Northwest Passage surveillance tested by Canadian scientists
Last Updated: Monday, July 14, 2008 | 8:39 AM ET
The Canadian Press
Canadian scientists are returning to a remote Arctic island where Cold Warriors once eavesdropped on Russian submarines to test a new generation of high-tech detectors intended to watch over the increasingly busy northern waters Canada claims as its own.
If any ships try to sneak through the Northwest Passage this August, CANDISS will be watching. "This is the first baby step," said Luc Forand of Defence Research and Development Canada at Valcartier, Que.
Forand is among a team of researchers heading to Gascoyne Point on Devon Island to set up and test the Canadian Arctic Night and Day Imaging Surveillance System. The idea, he said, is to use this relatively narrow, 75-kilometre-wide stretch of water off the point to help monitor traffic through the passage.
"This is sort of like a choke point," Forand said.
Arctic observers have long warned that melting sea ice will open greater stretches of once-frozen ocean to navigation. They say if Canada claims to control waters such as the Northwest Passage, it must first be able to monitor who's in them.
Ships passing through the North are not obliged to register with the Canadian Coast Guard, although most do. In recent years, several private boats have entered the passage and landed illegally on Canadian shores.
"[The tests] are trying to provide 24/7 above-air or land-or-sea and undersea capability, something that we've never had," said Rob Huebert of the Centre for Strategic Studies at the University of Calgary.

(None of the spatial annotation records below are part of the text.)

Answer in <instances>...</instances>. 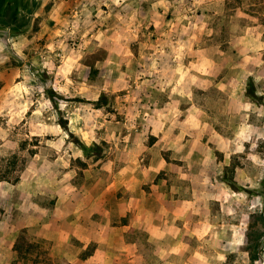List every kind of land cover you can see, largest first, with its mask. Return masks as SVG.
<instances>
[{
    "label": "rangeland",
    "instance_id": "1",
    "mask_svg": "<svg viewBox=\"0 0 264 264\" xmlns=\"http://www.w3.org/2000/svg\"><path fill=\"white\" fill-rule=\"evenodd\" d=\"M41 1L43 17H35ZM174 1L6 0L15 23L0 27V188L23 172L80 185L84 173L104 178L138 160L164 214L151 239L137 234L145 260L137 264H264V0L225 3L249 33L235 48L219 32L227 19L213 22L221 43L215 83L199 87L196 73L191 100L181 102L192 101L202 120L181 114L176 133L156 139L138 130L133 104L144 99L141 82L156 78L141 70L143 50L154 51L141 48L143 36L129 42L110 33H163L175 12L180 25L189 20L183 14L201 12L199 0L180 11ZM45 18L47 35L36 39ZM19 237L27 249L30 235Z\"/></svg>",
    "mask_w": 264,
    "mask_h": 264
},
{
    "label": "crops",
    "instance_id": "2",
    "mask_svg": "<svg viewBox=\"0 0 264 264\" xmlns=\"http://www.w3.org/2000/svg\"><path fill=\"white\" fill-rule=\"evenodd\" d=\"M184 2L175 0L174 11ZM197 2L201 4L200 13L183 14L182 17L189 20L180 25V13L175 12L174 20L171 19L163 33H125L127 37L124 33H110L117 40L123 37L129 42L133 36H143L141 48L145 46L154 51L143 50L141 70H145L146 75H154L150 71H155L156 78L141 82L144 99L137 98L133 104L140 119L138 130L156 139H162L164 134H175L174 129L183 115L202 120L203 111L192 101L184 107L181 102L190 99V89L197 84L196 73L204 79L199 87L205 89L215 83L211 79L217 68L211 63L218 62L215 57L221 54V43L214 38L217 33L213 22L227 19L219 32L230 37L228 44L233 47L243 33H249L243 17L226 8L225 3L230 0ZM44 4L45 1H41L35 17H43ZM163 12L155 15L163 18ZM46 19L33 34L34 38L47 35ZM149 36L156 37L154 47L146 41ZM153 54L159 58L155 65L149 63V56ZM4 65L0 63V67ZM139 106L145 110H138ZM134 126L130 129L136 128ZM4 144L7 146L9 142ZM137 167L138 160L137 163L128 160L121 170L104 178L84 173L79 176L80 185L68 183L63 176H42L35 172L31 175L23 172L15 182H3V189L0 188V264H137L145 261L135 248L137 234H143L147 241L151 239L149 229L162 225L164 206L155 195L146 192V177L138 174ZM154 187L152 184L151 188ZM145 195H148L146 201ZM25 231L31 238L27 240V249H22L24 242L19 236Z\"/></svg>",
    "mask_w": 264,
    "mask_h": 264
},
{
    "label": "trees",
    "instance_id": "3",
    "mask_svg": "<svg viewBox=\"0 0 264 264\" xmlns=\"http://www.w3.org/2000/svg\"><path fill=\"white\" fill-rule=\"evenodd\" d=\"M7 6H8V4L6 3V0H0V27L13 28L14 23H15L13 16H14L15 12L13 10L8 11ZM27 23H28V21H22V23H20V25H18L17 29H20V30H21V28L24 29L26 27ZM17 31H19V30H17ZM249 86H251V87H249V89H247V95L254 97V90H253L252 84L250 83Z\"/></svg>",
    "mask_w": 264,
    "mask_h": 264
}]
</instances>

CANDISS combines a laser, a thermal imager and two telescopic devices with wide-angle and telephoto capability. It is intended to work day or night, fair weather or foul, to pick up any traffic on the Barrow Strait. It will be combined with various radar systems as well as underwater microphones.
There's a reason the team is headed back to Gascoyne Point.
"This site has been used in the past," said Forand. "It was used for underwater research. There was an acoustic system put in there."
That old "acoustic system," which will be used for this summer's tests, could be the remains of Cold War-era spy microphones, said Michael Byers, an international law professor at the University of British Columbia.
"One of the worst-kept secrets in Ottawa is that the U.S. put underwater listening devices in the Northwest Passage with Canadian assistance," he said.
Forand's 20-member team will be conducting tests from Aug. 4-21. During that time, traffic through the strait is expected to be about one ship a day — mostly cargo and cruise ships.
"At the end of the year we hope to have a good demonstration of what the technology is capable of doing," Forand said.
Still, problems in the difficult Arctic environment are expected, and more tests are scheduled through 2010.
If the tests are successful, CANDISS will be used in conjunction with other tools, such as space images from Radarsat-II, overflights by Aurora surveillance planes and human patrols. The idea will be to combine wide overviews of the Arctic with precise and detailed information from strategic points.
The CANDISS tests have a budget of about $1 million, part of a $10-million program called Northern Watch.